+++ Supplied material

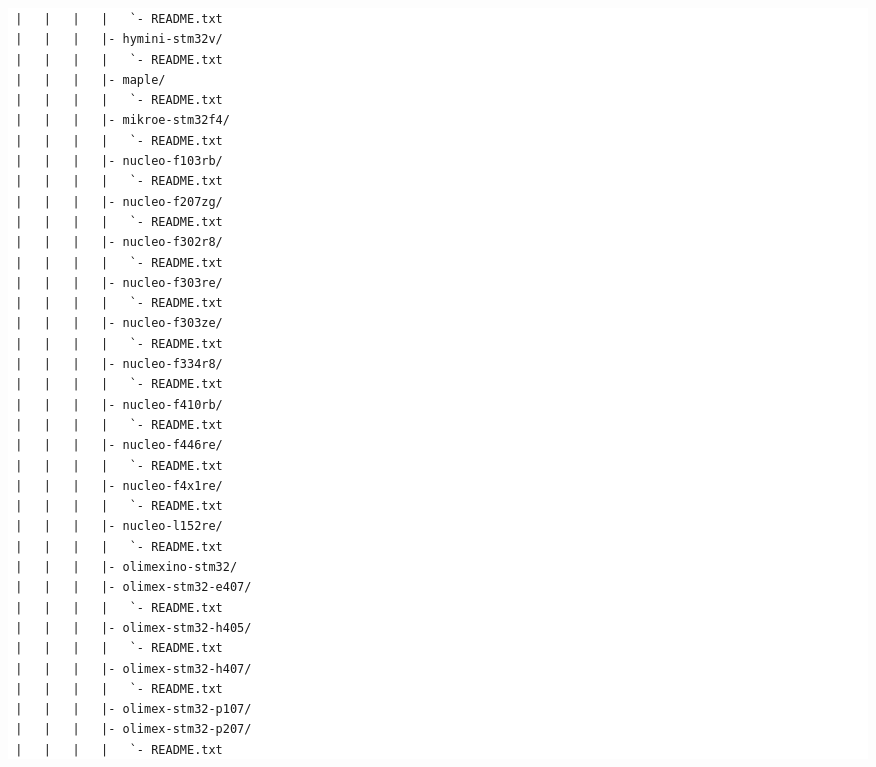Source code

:      |   |   |   |   `- README.txt
     |   |   |   |- hymini-stm32v/
     |   |   |   |   `- README.txt
     |   |   |   |- maple/
     |   |   |   |   `- README.txt
     |   |   |   |- mikroe-stm32f4/
     |   |   |   |   `- README.txt
     |   |   |   |- nucleo-f103rb/
     |   |   |   |   `- README.txt
     |   |   |   |- nucleo-f207zg/
     |   |   |   |   `- README.txt
     |   |   |   |- nucleo-f302r8/
     |   |   |   |   `- README.txt
     |   |   |   |- nucleo-f303re/
     |   |   |   |   `- README.txt
     |   |   |   |- nucleo-f303ze/
     |   |   |   |   `- README.txt
     |   |   |   |- nucleo-f334r8/
     |   |   |   |   `- README.txt
     |   |   |   |- nucleo-f410rb/
     |   |   |   |   `- README.txt
     |   |   |   |- nucleo-f446re/
     |   |   |   |   `- README.txt
     |   |   |   |- nucleo-f4x1re/
     |   |   |   |   `- README.txt
     |   |   |   |- nucleo-l152re/
     |   |   |   |   `- README.txt
     |   |   |   |- olimexino-stm32/
     |   |   |   |- olimex-stm32-e407/
     |   |   |   |   `- README.txt
     |   |   |   |- olimex-stm32-h405/
     |   |   |   |   `- README.txt
     |   |   |   |- olimex-stm32-h407/
     |   |   |   |   `- README.txt
     |   |   |   |- olimex-stm32-p107/
     |   |   |   |- olimex-stm32-p207/
     |   |   |   |   `- README.txt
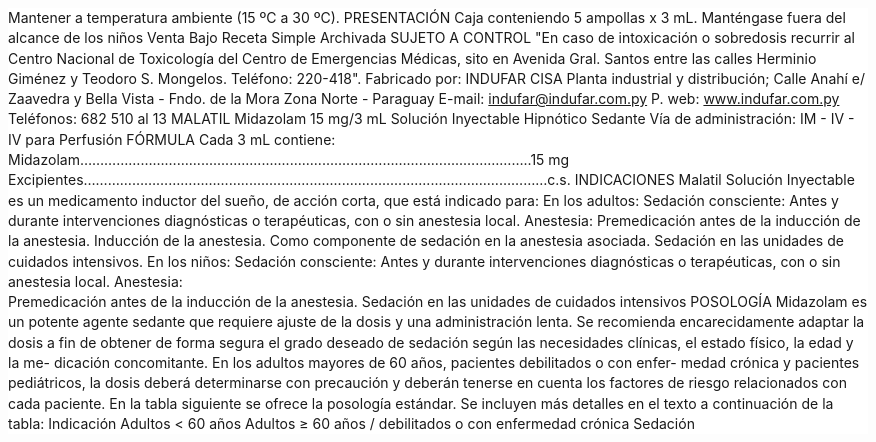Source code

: Mantener a temperatura ambiente (15 ºC a 30 ºC).
PRESENTACIÓN
Caja conteniendo 5 ampollas x 3 mL.
Manténgase  fuera  del  alcance  de  los  niños
Venta  Bajo  Receta  Simple  Archivada
SUJETO
A
CONTROL
"En  caso  de  intoxicación  o  sobredosis  recurrir  al  Centro  Nacional  de 
Toxicología  del  Centro  de  Emergencias  Médicas,  sito  en  Avenida  Gral. 
Santos  entre  las  calles  Herminio  Giménez  y  Teodoro  S.  Mongelos. 
Teléfono:  220-418".
Fabricado por: 
INDUFAR CISA
Planta industrial y distribución;
Calle Anahí e/ Zaavedra y 
Bella Vista - Fndo. de la Mora
Zona Norte - Paraguay
E-mail: indufar@indufar.com.py
P. web: www.indufar.com.py
Teléfonos: 682 510 al 13
MALATIL 
Midazolam 15 mg/3 mL
Solución Inyectable
Hipnótico 
Sedante
Vía de administración: IM - IV - IV para Perfusión
FÓRMULA
Cada 3 mL contiene:
Midazolam……………………….............................................……………….....……………..15 mg
Excipientes…………………………………....................................................……………………c.s.
INDICACIONES
Malatil Solución Inyectable es un medicamento inductor del sueño, de acción corta, que está 
indicado para: 
En los adultos: 
Sedación consciente: 
Antes y durante intervenciones diagnósticas o terapéuticas, con o sin anestesia local. 
Anestesia:
Premedicación antes de la inducción de la anestesia.
Inducción de la anestesia. 
Como componente de sedación en la anestesia asociada. 
Sedación en las unidades de cuidados intensivos.
En los niños: 
Sedación consciente: 
Antes y durante intervenciones diagnósticas o terapéuticas, con o sin anestesia local. 
Anestesia:  
Premedicación antes de la inducción de la anestesia. 
Sedación en las unidades de cuidados intensivos
POSOLOGÍA 
Midazolam es un potente agente sedante que requiere ajuste de la dosis y una administración 
lenta.  Se  recomienda  encarecidamente  adaptar  la  dosis  a  fin  de  obtener  de  forma  segura  el 
grado deseado de sedación según las necesidades clínicas, el estado físico, la edad y la me-
dicación concomitante. En los adultos mayores de 60 años, pacientes debilitados o con enfer-
medad crónica y pacientes pediátricos, la dosis deberá determinarse con precaución y deberán 
tenerse en cuenta los factores de riesgo relacionados con cada paciente. En la tabla siguiente 
se ofrece la posología estándar.
Se incluyen más detalles en el texto a continuación de la tabla:
Indicación
Adultos < 60 años
Adultos ≥ 60 años /
debilitados o con
enfermedad crónica
Sedación 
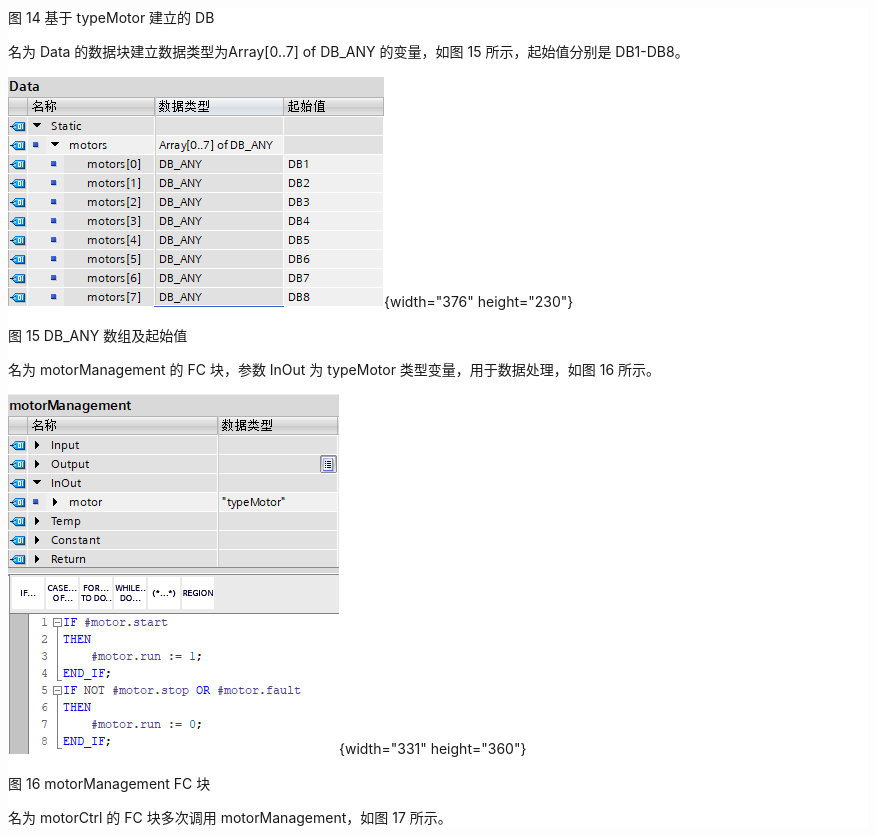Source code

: 图 14 基于 typeMotor 建立的 DB

名为 Data 的数据块建立数据类型为Array\[0..7\] of DB_ANY 的变量，如图 15
所示，起始值分别是 DB1-DB8。

![](images/8-15.png){width="376" height="230"}

图 15 DB_ANY 数组及起始值

名为 motorManagement 的 FC 块，参数 InOut 为 typeMotor
类型变量，用于数据处理，如图 16 所示。

![](images/8-16.png){width="331" height="360"}

图 16 motorManagement FC 块

名为 motorCtrl 的 FC 块多次调用 motorManagement，如图 17 所示。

++++++

#### Instructions to follow
Exclude all images and return the listing word for word.

#### Result of the exercise
Source code

:      |   |   |   |   `- README.txt
     |   |   |   |- hymini-stm32v/
     |   |   |   |   `- README.txt
     |   |   |   |- maple/
     |   |   |   |   `- README.txt
     |   |   |   |- mikroe-stm32f4/
     |   |   |   |   `- README.txt
     |   |   |   |- nucleo-f103rb/
     |   |   |   |   `- README.txt
     |   |   |   |- nucleo-f207zg/
     |   |   |   |   `- README.txt
     |   |   |   |- nucleo-f302r8/
     |   |   |   |   `- README.txt
     |   |   |   |- nucleo-f303re/
     |   |   |   |   `- README.txt
     |   |   |   |- nucleo-f303ze/
     |   |   |   |   `- README.txt
     |   |   |   |- nucleo-f334r8/
     |   |   |   |   `- README.txt
     |   |   |   |- nucleo-f410rb/
     |   |   |   |   `- README.txt
     |   |   |   |- nucleo-f446re/
     |   |   |   |   `- README.txt
     |   |   |   |- nucleo-f4x1re/
     |   |   |   |   `- README.txt
     |   |   |   |- nucleo-l152re/
     |   |   |   |   `- README.txt
     |   |   |   |- olimexino-stm32/
     |   |   |   |- olimex-stm32-e407/
     |   |   |   |   `- README.txt
     |   |   |   |- olimex-stm32-h405/
     |   |   |   |   `- README.txt
     |   |   |   |- olimex-stm32-h407/
     |   |   |   |   `- README.txt
     |   |   |   |- olimex-stm32-p107/
     |   |   |   |- olimex-stm32-p207/
     |   |   |   |   `- README.txt
Source code

: Mantener a temperatura ambiente (15 ºC a 30 ºC).
PRESENTACIÓN
Caja conteniendo 5 ampollas x 3 mL.
Manténgase  fuera  del  alcance  de  los  niños
Venta  Bajo  Receta  Simple  Archivada
SUJETO
A
CONTROL
"En  caso  de  intoxicación  o  sobredosis  recurrir  al  Centro  Nacional  de 
Toxicología  del  Centro  de  Emergencias  Médicas,  sito  en  Avenida  Gral. 
Santos  entre  las  calles  Herminio  Giménez  y  Teodoro  S.  Mongelos. 
Teléfono:  220-418".
Fabricado por: 
INDUFAR CISA
Planta industrial y distribución;
Calle Anahí e/ Zaavedra y 
Bella Vista - Fndo. de la Mora
Zona Norte - Paraguay
E-mail: indufar@indufar.com.py
P. web: www.indufar.com.py
Teléfonos: 682 510 al 13
MALATIL 
Midazolam 15 mg/3 mL
Solución Inyectable
Hipnótico 
Sedante
Vía de administración: IM - IV - IV para Perfusión
FÓRMULA
Cada 3 mL contiene:
Midazolam……………………….............................................……………….....……………..15 mg
Excipientes…………………………………....................................................……………………c.s.
INDICACIONES
Malatil Solución Inyectable es un medicamento inductor del sueño, de acción corta, que está 
indicado para: 
En los adultos: 
Sedación consciente: 
Antes y durante intervenciones diagnósticas o terapéuticas, con o sin anestesia local. 
Anestesia:
Premedicación antes de la inducción de la anestesia.
Inducción de la anestesia. 
Como componente de sedación en la anestesia asociada. 
Sedación en las unidades de cuidados intensivos.
En los niños: 
Sedación consciente: 
Antes y durante intervenciones diagnósticas o terapéuticas, con o sin anestesia local. 
Anestesia:  
Premedicación antes de la inducción de la anestesia. 
Sedación en las unidades de cuidados intensivos
POSOLOGÍA 
Midazolam es un potente agente sedante que requiere ajuste de la dosis y una administración 
lenta.  Se  recomienda  encarecidamente  adaptar  la  dosis  a  fin  de  obtener  de  forma  segura  el 
grado deseado de sedación según las necesidades clínicas, el estado físico, la edad y la me-
dicación concomitante. En los adultos mayores de 60 años, pacientes debilitados o con enfer-
medad crónica y pacientes pediátricos, la dosis deberá determinarse con precaución y deberán 
tenerse en cuenta los factores de riesgo relacionados con cada paciente. En la tabla siguiente 
se ofrece la posología estándar.
Se incluyen más detalles en el texto a continuación de la tabla:
Indicación
Adultos < 60 años
Adultos ≥ 60 años /
debilitados o con
enfermedad crónica
Sedación 
Source code

: 图 14 基于 typeMotor 建立的 DB

名为 Data 的数据块建立数据类型为Array\[0..7\] of DB_ANY 的变量，如图 15
所示，起始值分别是 DB1-DB8。

![](images/8-15.png){width="376" height="230"}

图 15 DB_ANY 数组及起始值

名为 motorManagement 的 FC 块，参数 InOut 为 typeMotor
类型变量，用于数据处理，如图 16 所示。

![](images/8-16.png){width="331" height="360"}

图 16 motorManagement FC 块

名为 motorCtrl 的 FC 块多次调用 motorManagement，如图 17 所示。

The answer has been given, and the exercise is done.